Started at Cambridge, some problems were found and resumed at PML. No Mylar filter used for any of the datasets
-Dataset 1: No peaks found in the SWIR using the Kr lamp. Only one peak found for the 2 available He emissions in the SWIR. No fitting can be done with only one peak.
-Dataset 2: None of the Kr peaks were found in the SWIR, only the 2 peaks for He could be used.
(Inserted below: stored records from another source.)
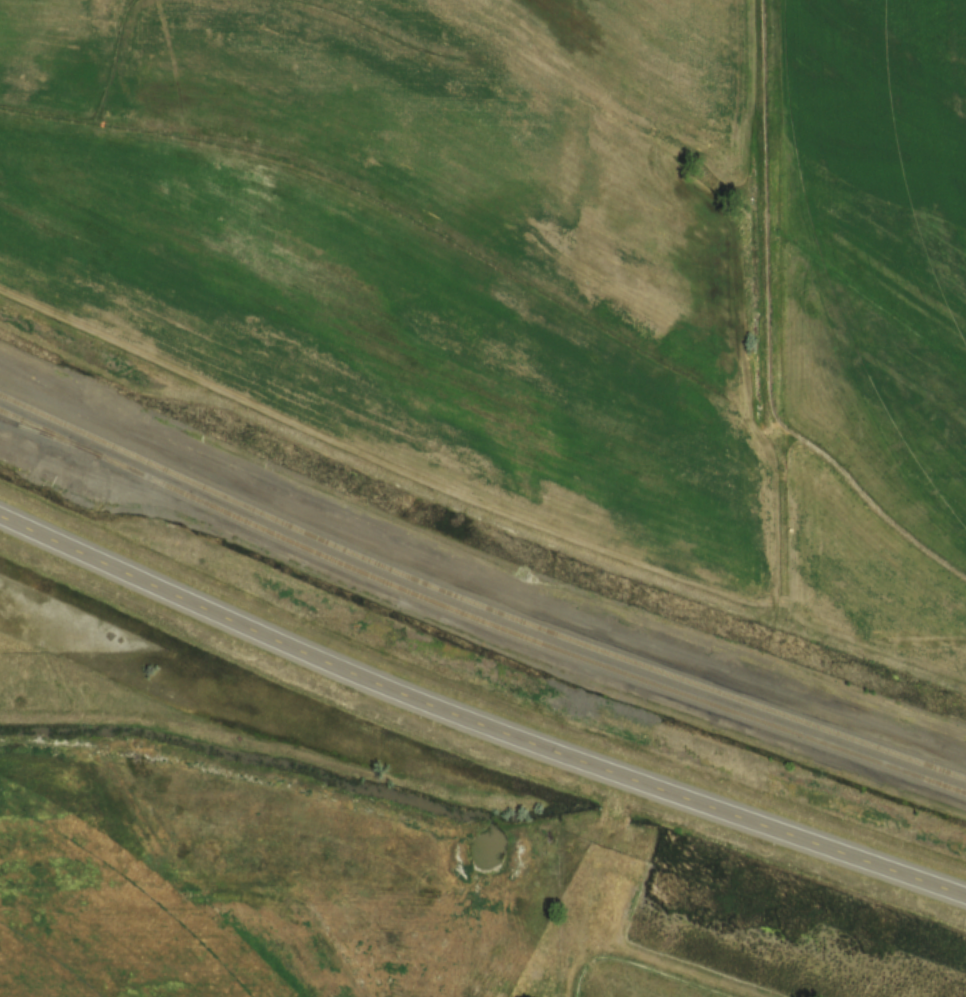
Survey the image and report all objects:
railway: (50, 412)
railway: (47, 433)
railway: (476, 603)
railway: (476, 618)
road: (476, 721)

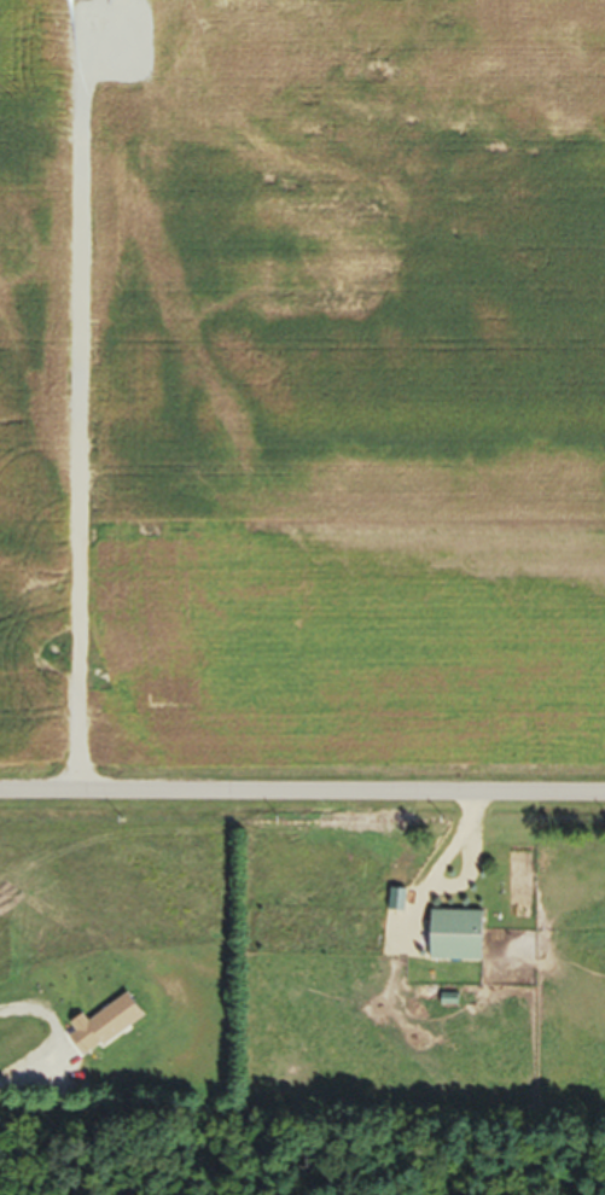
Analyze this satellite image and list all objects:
building: (164, 54)
road: (82, 408)
road: (302, 792)
building: (447, 942)

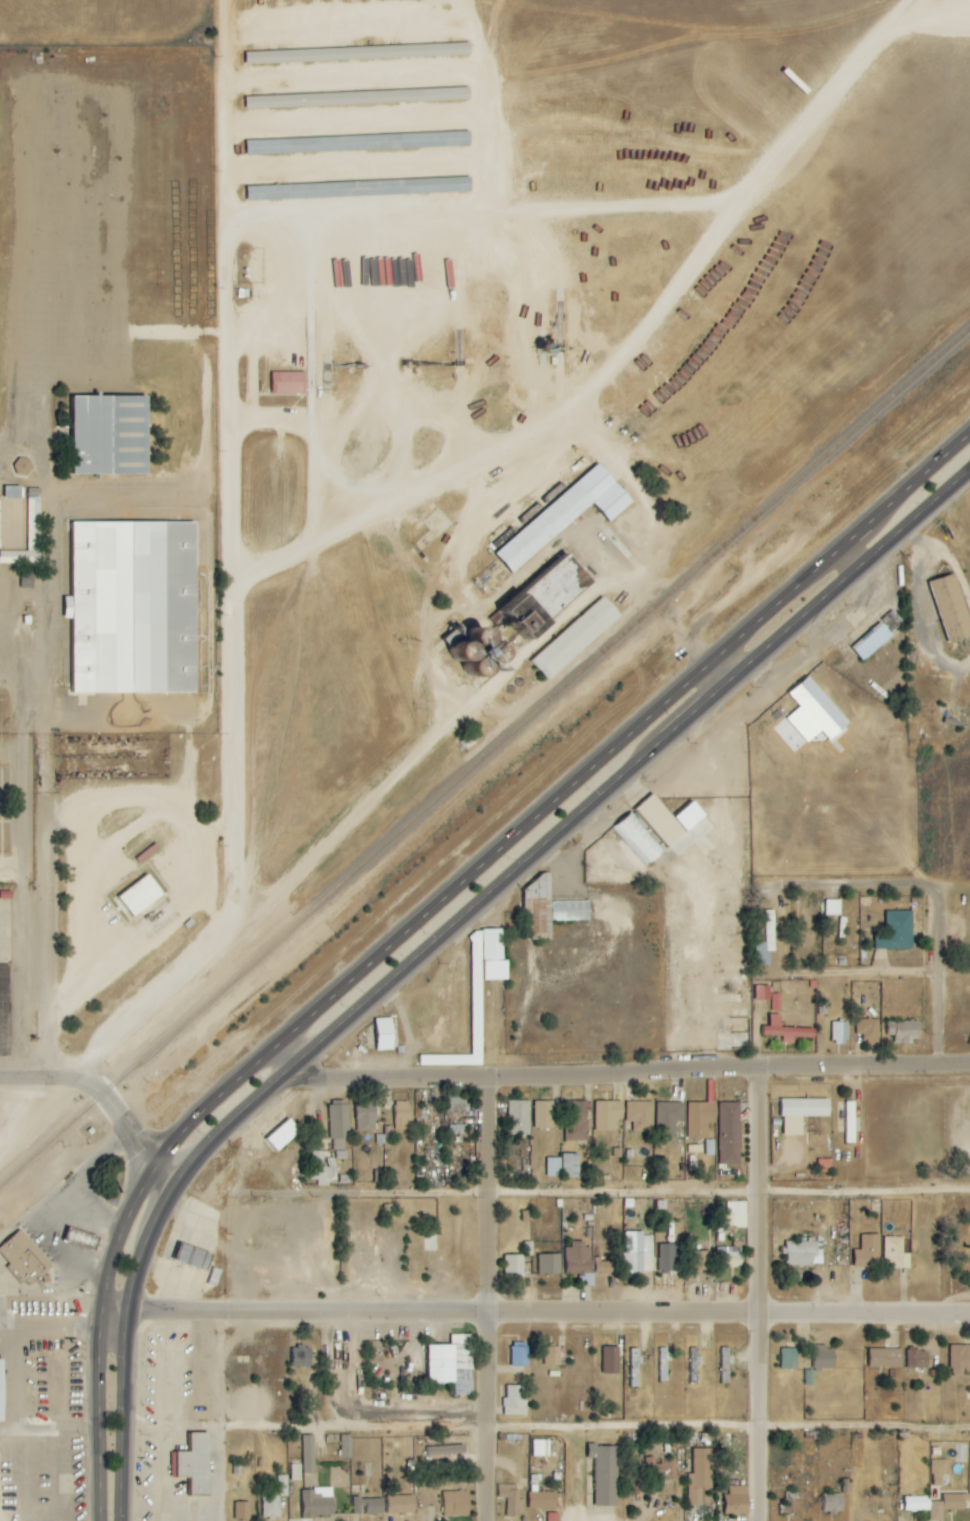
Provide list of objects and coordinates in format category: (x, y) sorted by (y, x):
building: (359, 53)
building: (359, 98)
building: (359, 143)
building: (359, 189)
road: (631, 356)
building: (289, 383)
building: (111, 434)
road: (328, 448)
road: (232, 459)
building: (24, 466)
building: (13, 492)
building: (567, 514)
building: (29, 536)
road: (852, 553)
building: (28, 580)
road: (929, 586)
building: (542, 595)
road: (649, 600)
building: (134, 608)
building: (952, 608)
road: (429, 612)
building: (576, 638)
building: (478, 641)
storage tank: (478, 641)
building: (873, 641)
building: (460, 653)
storage tank: (460, 653)
building: (491, 658)
storage tank: (491, 658)
building: (473, 670)
storage tank: (473, 670)
building: (816, 713)
railway: (499, 742)
road: (48, 778)
road: (564, 787)
road: (121, 807)
building: (669, 818)
road: (341, 821)
road: (564, 825)
road: (843, 888)
road: (23, 891)
building: (140, 895)
road: (205, 895)
road: (91, 906)
building: (833, 907)
building: (549, 909)
building: (897, 931)
building: (766, 940)
road: (856, 977)
road: (947, 984)
building: (477, 994)
building: (769, 997)
building: (869, 1029)
building: (787, 1030)
building: (905, 1030)
building: (839, 1032)
building: (385, 1034)
road: (113, 1035)
road: (956, 1064)
road: (598, 1077)
road: (27, 1080)
building: (457, 1105)
building: (801, 1113)
building: (544, 1114)
building: (366, 1115)
building: (402, 1115)
building: (608, 1115)
road: (125, 1116)
building: (640, 1116)
building: (519, 1117)
building: (669, 1118)
building: (700, 1119)
building: (576, 1121)
building: (850, 1122)
building: (339, 1128)
building: (730, 1133)
building: (279, 1135)
building: (564, 1166)
building: (322, 1169)
railway: (14, 1170)
road: (601, 1190)
building: (735, 1214)
road: (755, 1225)
building: (868, 1251)
building: (639, 1252)
building: (802, 1253)
building: (896, 1253)
building: (730, 1255)
building: (667, 1258)
building: (22, 1260)
building: (699, 1260)
building: (549, 1264)
building: (579, 1265)
building: (515, 1266)
building: (604, 1266)
road: (484, 1299)
road: (535, 1312)
road: (101, 1329)
road: (123, 1351)
building: (301, 1356)
building: (553, 1356)
building: (725, 1356)
building: (520, 1357)
building: (825, 1358)
building: (887, 1358)
building: (789, 1359)
building: (918, 1359)
building: (960, 1359)
building: (610, 1361)
building: (451, 1364)
building: (635, 1368)
building: (808, 1377)
building: (1, 1391)
building: (515, 1400)
road: (219, 1415)
road: (545, 1429)
building: (346, 1446)
building: (540, 1448)
building: (450, 1453)
building: (308, 1454)
building: (194, 1463)
building: (660, 1470)
building: (295, 1472)
building: (939, 1472)
building: (605, 1474)
building: (700, 1476)
building: (271, 1498)
building: (511, 1500)
building: (542, 1500)
building: (737, 1500)
building: (317, 1503)
building: (789, 1503)
building: (401, 1504)
building: (457, 1504)
building: (834, 1504)
building: (918, 1504)
building: (368, 1506)
building: (243, 1510)
building: (553, 1517)

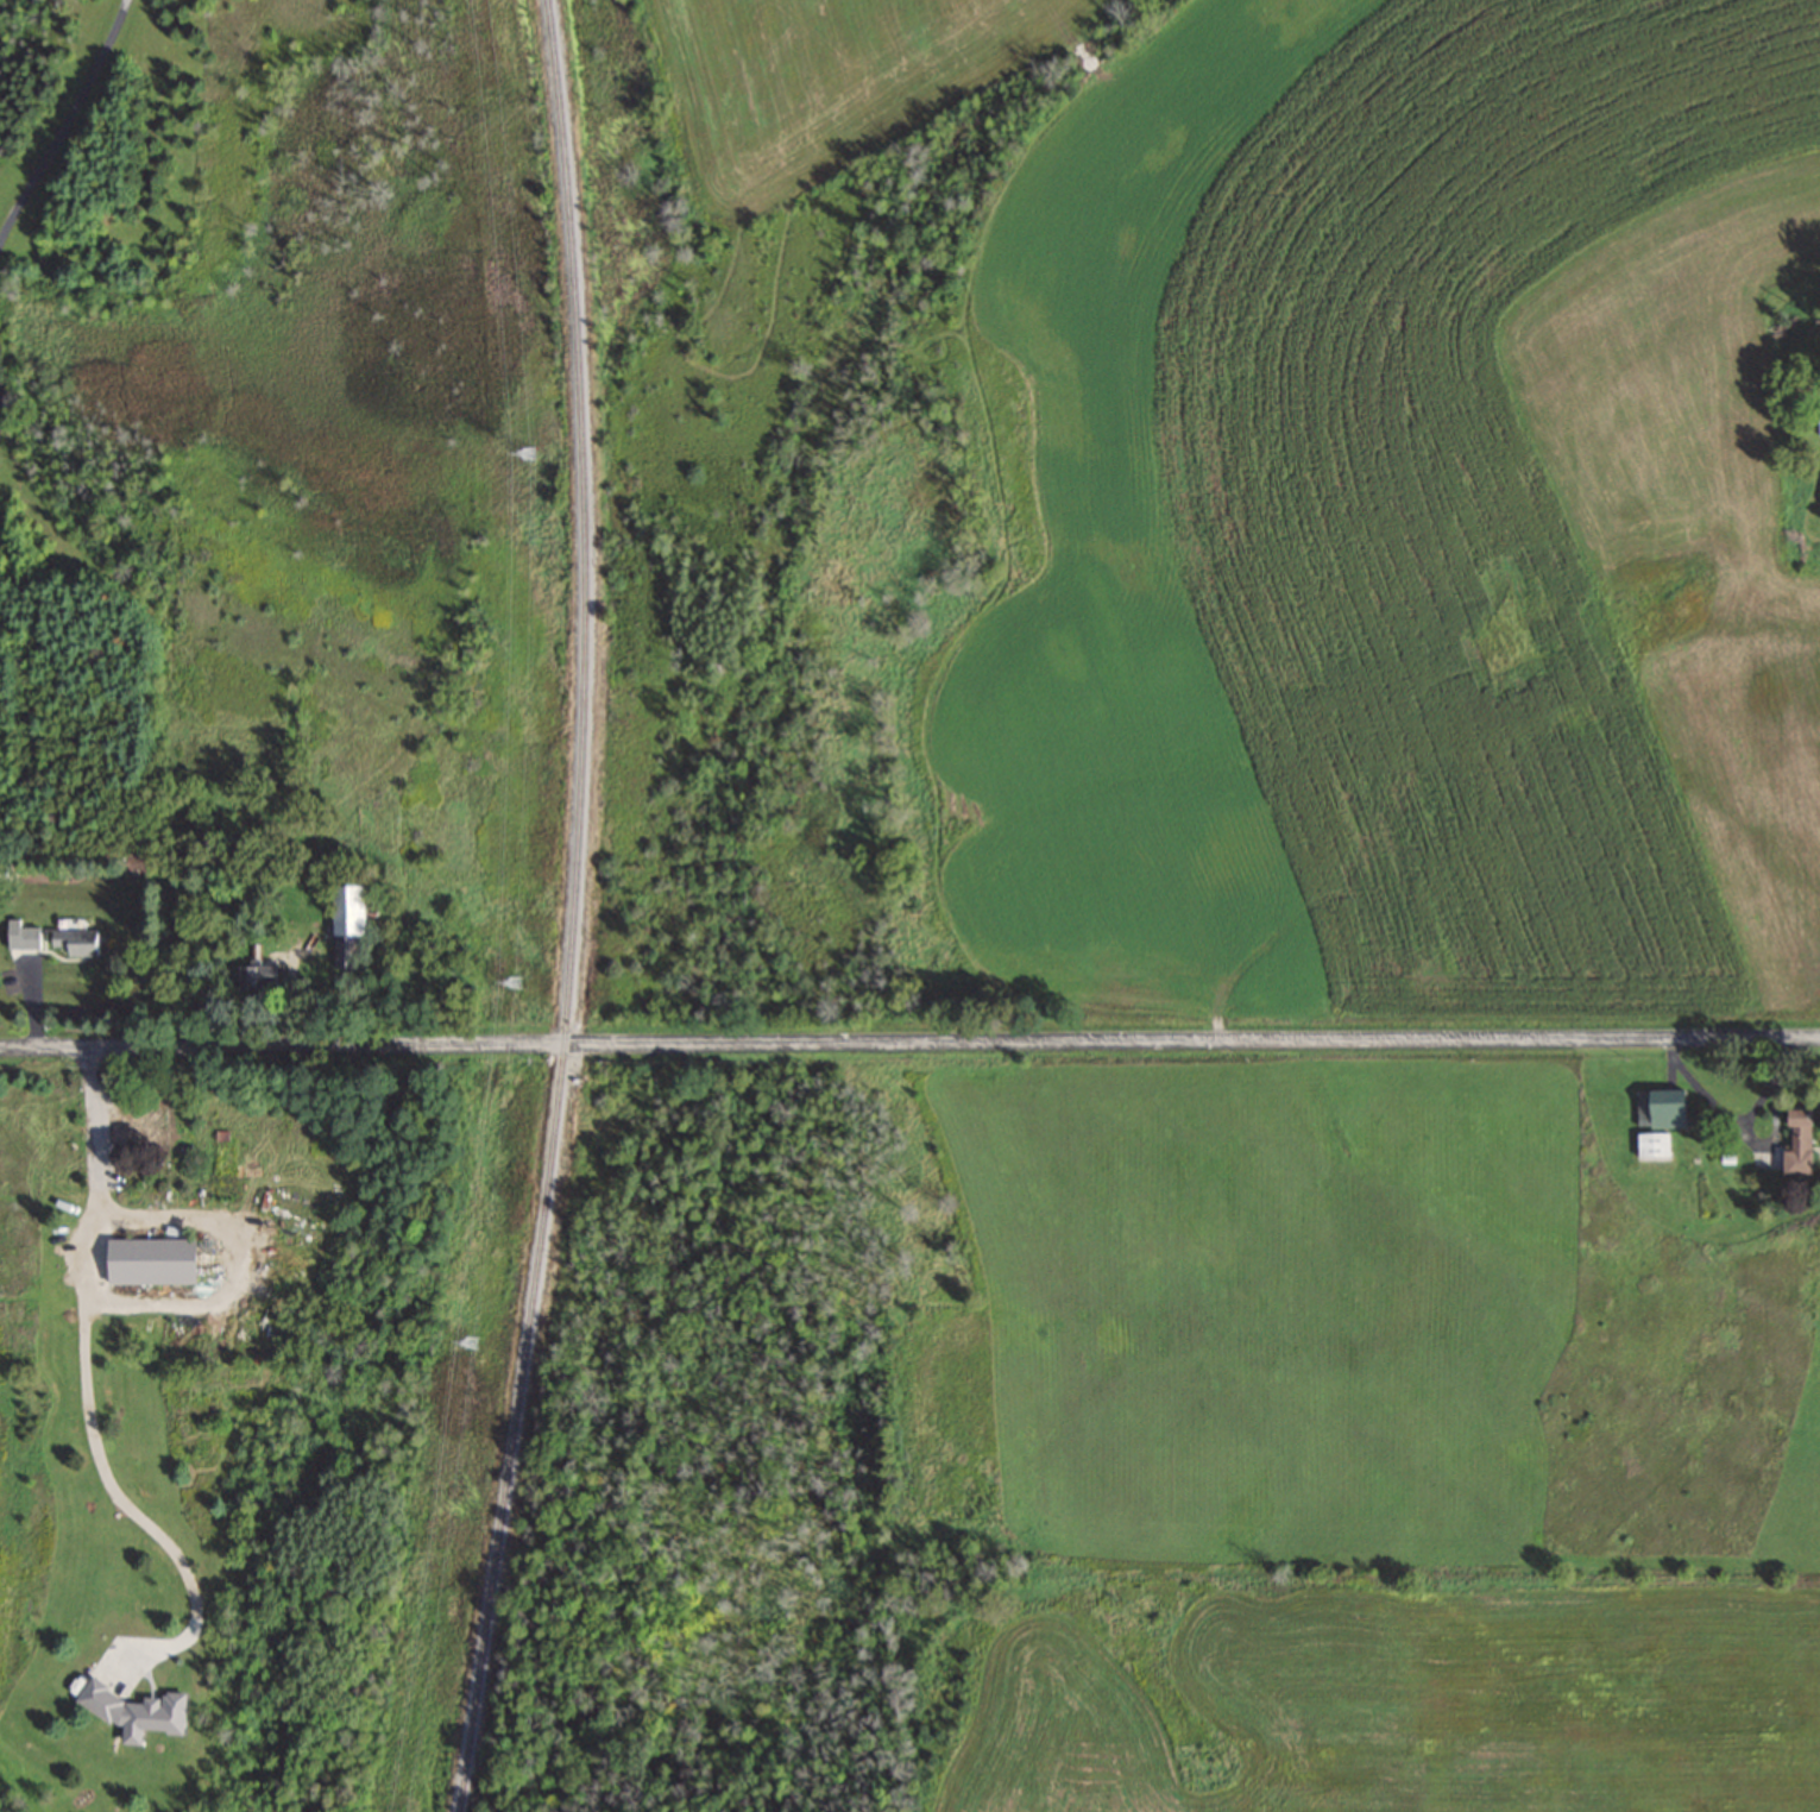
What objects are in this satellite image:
building: (1818, 417)
building: (4, 867)
railway: (575, 908)
building: (360, 922)
building: (30, 936)
building: (81, 940)
building: (268, 977)
road: (909, 1041)
building: (1660, 1108)
building: (146, 1123)
building: (1650, 1144)
building: (1788, 1145)
building: (160, 1260)
road: (87, 1401)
-Dataset 3: The 2 peaks for He and 4 peaks for Kr where found in the SWIR region. This automatically makes this dataset the more trustworthy. Some of the other peaks in the csv file are very close to others not noted in the same file. Their contribution are likely to be mixed as fityk is reporting peaks in between of those values when analyising that lamp data alone. Related to that, there are a few peaks in the VNIR showing large values of FWHM that could be caused for something similar (such as 837.8 that was identified as 837.64 returning a FWHM of 25.15 when it seems that the Ne has one peak at 836.6 and another at 837.8). Since I am going back to the lab at Cambridge next week, I will put further processing on hold and will discuss this issue with Chris. So far the offset for this dataset is: 0.330852 and 0.386719 with respect to the original values of the Specim's calibration (good values)
comment:3 Changed 5 years ago by asm
Wavelength accuracy.
Resumed. Got rid of peaks that were providing dubious values: 841.8 nm for Ar and Hg-AR and 607.9 nm for Ne.
Final offset with the Specim wavelenghts is good: 0.273926 and 0.386719
comment:4 Changed 5 years ago by asm
Radiometric Calbration
Updated the latest "ARF Radiance Sphere Cal Data" to mW rather than W and commit that one to the git repository. Also extrapolated the data (ended in 2500nm and the Fenix new wavelenghts over that number). Calibrated the files withouth using the blue filter files (no calibrated updated file). Used data from the 3rd dataset, same as for wavelength calibration.
Radiometric differences look good compared to the latest calibration, everything makes sense.
comment:5 Changed 5 years ago by asm
Bad Pixel mapping
Used same settings than the previous calibration as commented in ticket 627. Used the same Method E as that one but double checked again band by band using fastQC. Everything looking good.
Processed to level 1 a couple 179 and 174b 2019 fenix lines to make sure everything is OK. Everything looks good. Also processed Also compared with py6s against vegetation pixels; spectra looks sensible.
Created the calibration files for the different binnings. Placed everything under ~arsf/calibration/2019/fenix
Calibration is completed with the exception of creating a new data quality report.
comment:6 Changed 5 years ago by asm
Final Remarks
A new script "plot_fenix_sensitivity.py" have been added for the hyperspectral data quality report, section "method F". The calibration processing have been carried out using the version libarsfcal-1.0.5 and the quality report is currently under review. I will close this ticket now.
comment:7 Changed 5 years ago by asm
- Resolution set to fixed
- Status changed from new to closed
A season final calibration was performed at BAS Cambridge during 17-19 October 2018. Most likely the last NERC-ARF calibration. asm attended to along with Chris from NERC-FSF and Gary from Ops.